Last week, Federal Reserve chairman Jerome Powell implied that the central bank would scale back on the rate hike during the next FOMC meeting. However, recent economic data, such as job reports and non-manufacturing PMI, have revealed that inflation risks are still prevalent in the economy.

Global geopolitical tensions, such as the U.S.-China declining relationship and the war in Ukraine, also added to the bleak outlook. The crises have caused supply issues for industries in various parts of the globe in the past months. Solomon, however, assured that investors did not “panic.”

“Balance sheets are strong. Even with higher interest rates, investment grade markets remain open,” Solomon said.

Although the capital market activity did not show an expected rebound this quarter, JPMorgan CEO Jamie Dimon assured that the U.S. banking system could cope with any pressure.

Fed’s interest rate hike

Goldman is adamant that the federal funds rate will peak at 5.0 to 5.25 percent in mid-2023. Earlier, the firm forecasted that the rate would peak at 4.25 to 4.5 percent.

Solomon explained that the market had assumed the Fed would stop its rate hikes soon. However, Goldman is firm that the U.S. economy is “still early” in a tightening cycle. The company expects the central bank not to start cutting benchmark rates in 2023.

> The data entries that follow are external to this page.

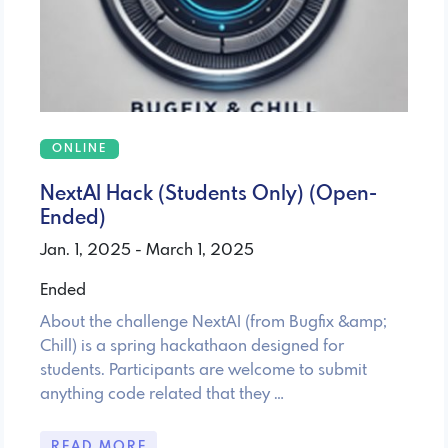
ONLINE
NextAI Hack (Students Only) (Open-
Ended)
Jan. 1, 2025 - March 1, 2025
Ended
About the challenge NextAI (from Bugfix &amp;
Chill) is a spring hackathaon designed for
students. Participants are welcome to submit
anything code related that they …
READ MORE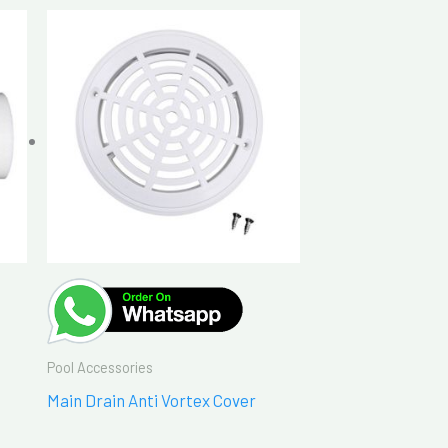
Pool Accessories
Main Drain Anti Vortex Cover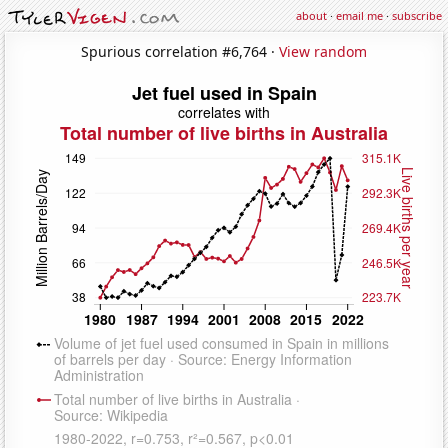
about
·
email me
·
subscribe
Spurious correlation #6,764 ·
View random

Long-time investor Jim Cramer proposed several reasons why the central bank would not stop its rate hike anytime soon. Cramer argued that there were not enough people joining the workforce, leading to increased wages.

He added that there was a disproportion in the workforce, meaning that there would be significant layoffs in certain sectors, including data analysis and customer management. Additionally, too many companies were established in the past two years, contributing to wage inflation.

Another job market issue that the U.S. is currently experiencing is the mismatch between job openings and job seekers. Crammer specifically pointed out the lack of engineers in the job market.